Housing Market Demographics: Toronto, Canada
- The average income of the Ontorio's renter homes is $47,72, and the median income is $36,916. The Average Income of the province homeowners is $101,254, and the median income is 81,723.
Toronto income breakdown by renters and homeowners.
- Toronto is the second-fastest-growing census metropolitan area (CMA) in Canada between the years of 2011-2016 with regard to home ownership. By 2016, 66.5% of the population in Toronto were homeowners. This chart depicts the percentage of home ownership across other major metropolitan areas in Canada in 2016.
- According to the most recent data, about two-thirds of assisted homeowners in Toronto earned between $30,000 and $70,000.
- According to data from Toronto home ownership survey, less than 10% of home-owners and renter in Toronto earned between 10,000 to $19,999, about 15% made between $20,000 to $29,999, less than 30% made $30,000 to $49,999, less than 35% earned $50,000 to $69,999 , less than 40% made $70,000 to $89,999 and above 40% earned $90,000 and more.
- In 2015, about one in three households in Toronto spend above 30% of their income on housing, and more than "20% of renters spend 50% or more of their income on shelter."
Ontario income breakdown by renters and homeowners.
- Nearly 50% of all renter homes in Ontario live in the Toronto metropolitan area.

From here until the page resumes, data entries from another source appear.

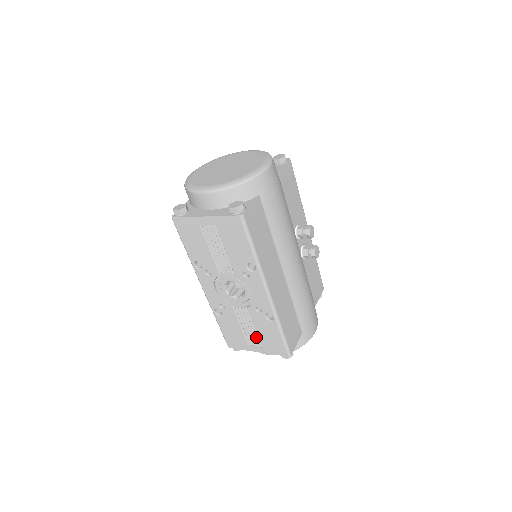
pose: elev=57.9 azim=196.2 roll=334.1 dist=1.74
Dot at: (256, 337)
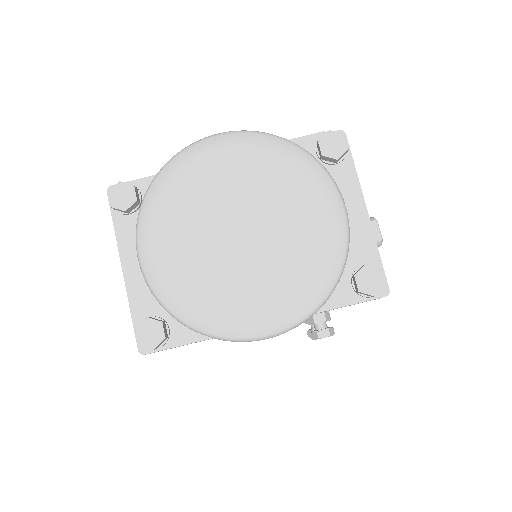
Dot at: occluded
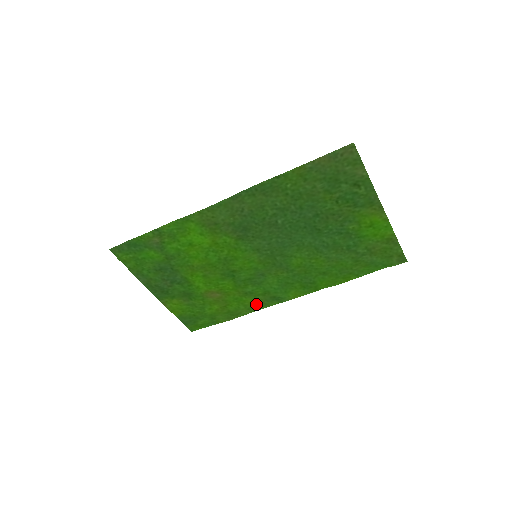
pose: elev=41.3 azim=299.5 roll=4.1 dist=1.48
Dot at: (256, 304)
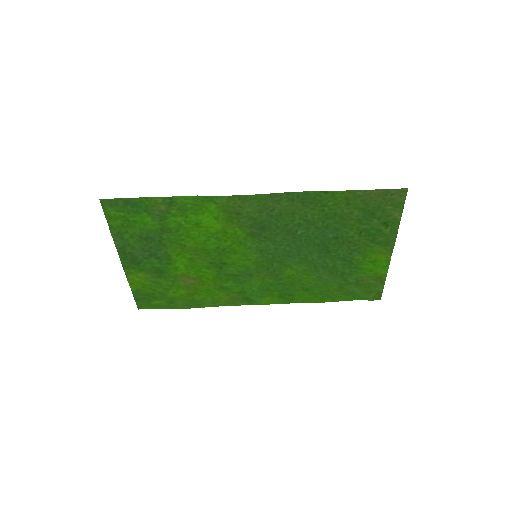
Dot at: (225, 300)
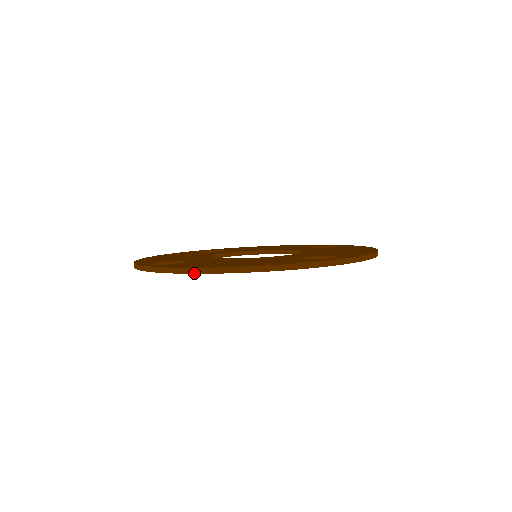
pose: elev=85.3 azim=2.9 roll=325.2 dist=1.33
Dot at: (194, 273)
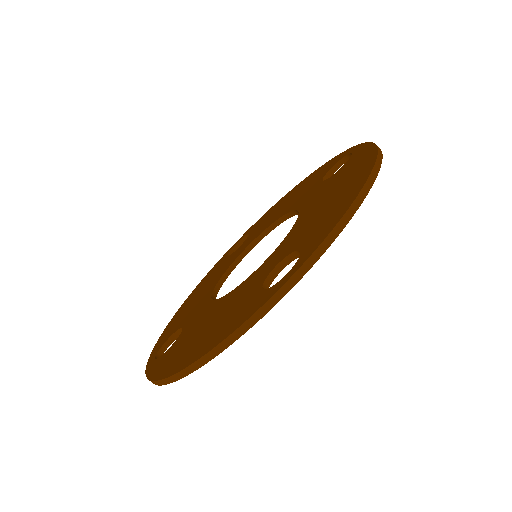
Dot at: occluded
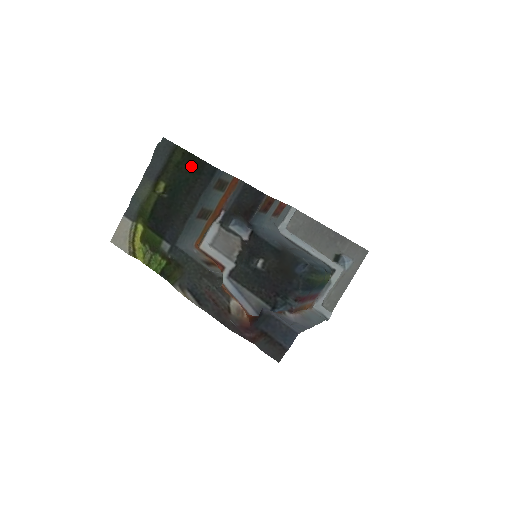
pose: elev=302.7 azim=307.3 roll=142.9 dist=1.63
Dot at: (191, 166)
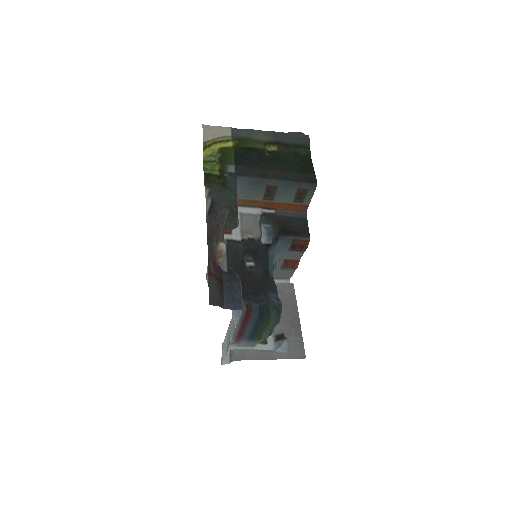
Dot at: (303, 164)
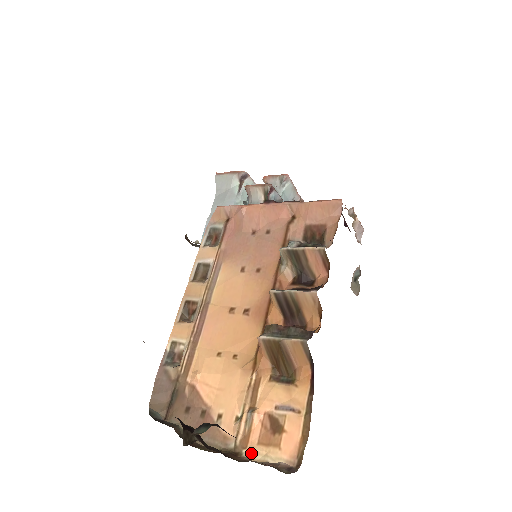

- About 85% of renters in Ontario live in the "private rental market without any government subsidies."
- The average income of the province renter homes is $47,72, and the median income is $36,916.
- The Average Income of the province homeowners is $101,254, and the median income is 81,723.

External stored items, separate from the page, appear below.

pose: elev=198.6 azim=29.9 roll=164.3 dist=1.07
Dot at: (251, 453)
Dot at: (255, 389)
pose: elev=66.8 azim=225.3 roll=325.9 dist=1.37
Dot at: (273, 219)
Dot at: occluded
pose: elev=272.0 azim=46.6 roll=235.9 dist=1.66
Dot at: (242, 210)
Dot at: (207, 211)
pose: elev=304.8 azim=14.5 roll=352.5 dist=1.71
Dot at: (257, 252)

- About 71% of homes with income below $20,000 are renters, "compared to only 10% of households with income over $100,000."
To provide the percentage of each income section in Toronto, Canada for homeowners and renters. The research team scoured numerous Canadian government websites, a few of which included Statistics Canada, the Canadian Rental Housing Index, and even the Canada Mortgage and Housing Corporation. While each of these sources provided an accurate depiction of what percent of Toronto's population are renters and homeowners and a breakdown of the type of units these groups live in, there was no specific dissection that defined how many homeowners fell within each income bracket. We decided to expand our scope to consider older sources. Through this approach, we found a source that combined the income breakdown of renters and homeowners.
Lastly, due to the lack of data and the metric to triangulate the required information, the team extended the research criteria to cover the province of Ontario. We have provided the income breakdown for the province of Ontario as provided.